Executive Search: Art or Science ?

Executive Search is people business. Search consultants who stress the use of "scientific methods" give the activity and its practitioner the appearance to be objective, factual and reliable, while de facto they reduce overall the overall reliability of the enterprise.

I know an Executive Search consultant who pitches her  competitive differentiator to be a batch of sophisticated psychological tests, leading to the depiction of a "profile" that matches the particular need of the client. All is presented in fancy PowerPoint slides and brochures.

After hearing her pitch you almost believe assesment is the most important element in the process, as this is where she can apply her tests, which is what she obviously knows most about.

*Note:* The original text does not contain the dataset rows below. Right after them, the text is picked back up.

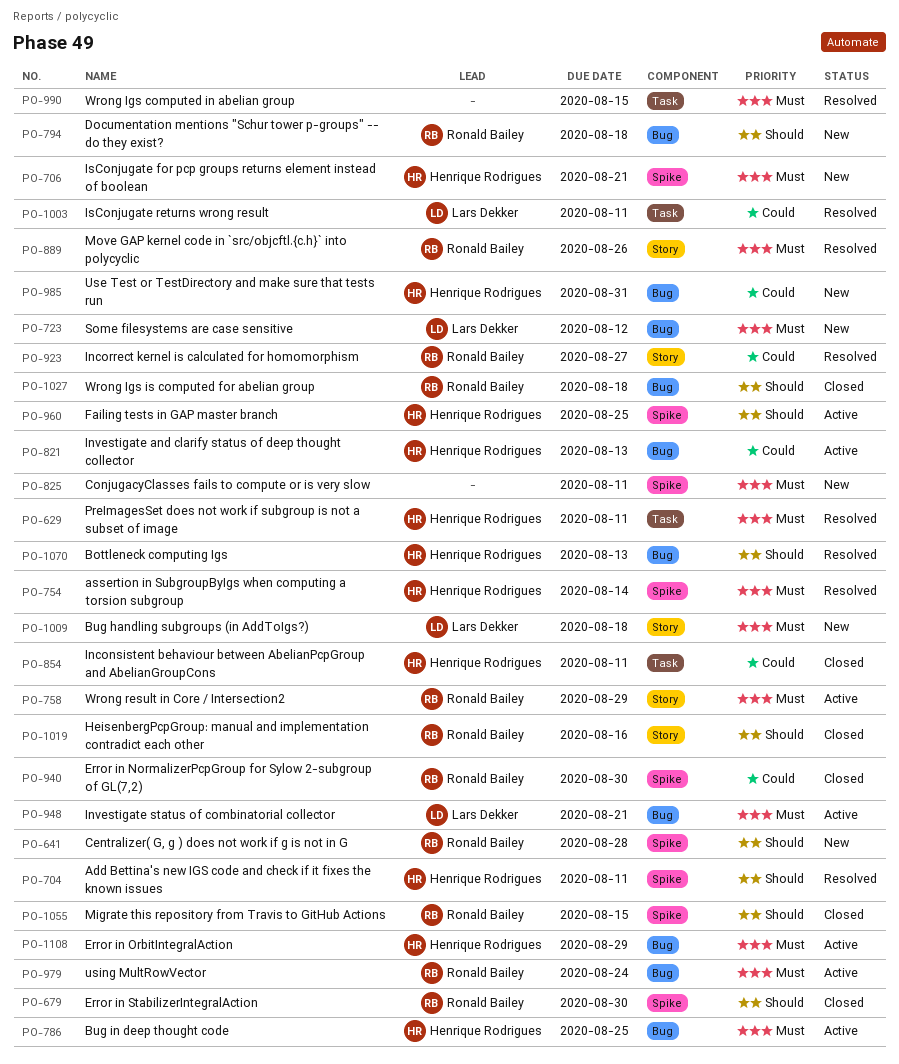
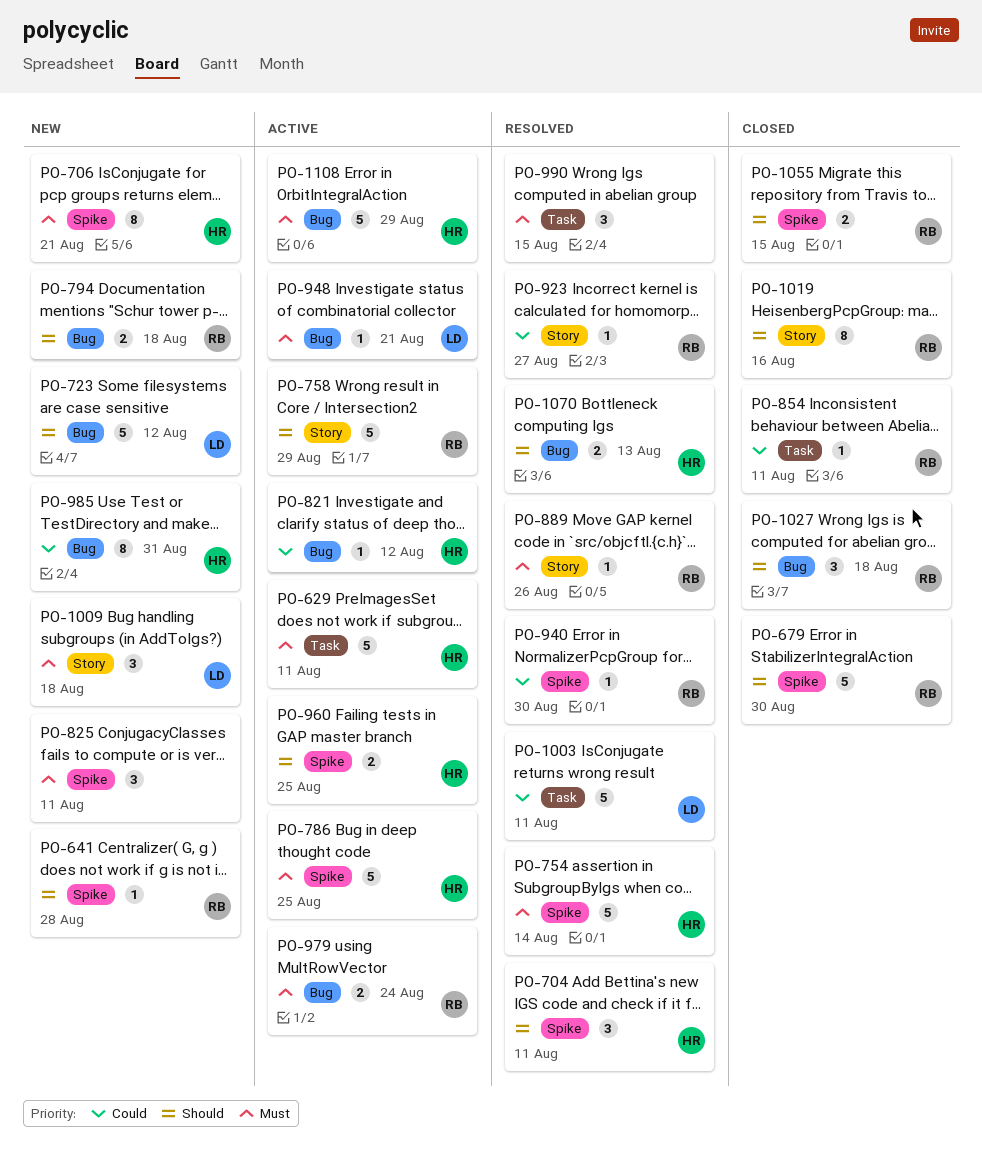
PO-629, status: Resolved -> Active
PO-723, priority: Must -> Should
PO-758, priority: Must -> Should
PO-786, label: Bug -> Spike
PO-821, due: Aug 13 -> Aug 12
PO-854, owner: Henrique Rodrigues -> Ronald Bailey
PO-940, status: Closed -> Resolved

Now how do you test in order to distinguish a CFO with fund raising experience from a CFO with operational experience, or how to determine if an Sales Director will be successful in enterprise or consumer business? Right, one need to understand the role, position and personality profile indepth, and then search to find the right individuals all before a test can be administered.

My experience with that consultant was that a placement done on such extensive profile testing turned out to be a complete dud. In another case where this consultant argued strongly against a hire, due to a bad performance on the applied "tests", the particular individual is today successfuly managing a large pan-European business unit for a US multinational. Before testing, one must know what to test for, and no test can figure that out.

The following analogy makes the relevance of "science" and "testing" clear. The scientific analysis of a book can only cover its physical and chemical properties, like the composition of the pages, or of the ink  the text was written in; probably the furthest it can go is a statistical analysis of the signs or letters on the pages.  Science cannot capture symbolic and institutional meaning. Therefore science cannot distinguish if Hamlet is about a brawl in a strip tease club in Bangkok, or a thematic exploration of treachery, revenge, incest, and moral corruption in medieval Denmark. In order to find out what Hamlet is about, one needs to read and properly interpret the story. One cannot test a discourse for its meaning.

The same applies to executive search. As it is a business about and for people, science will be of little help throughout most of the process. Psychological tests will help only confirming or broadening previous assessments of candidates, and can shine a light on personality issues that might have been overlooked. Still, their usefullness is questionable, as they cannot predict performance of a candidate in future employment.

Therefore much of executive search is pure art: practice and hard work undoubtedly makes better. The proof of the art succesfully applied consists off the stuff tests can't figure out, either predict: satisfied clients and candidates.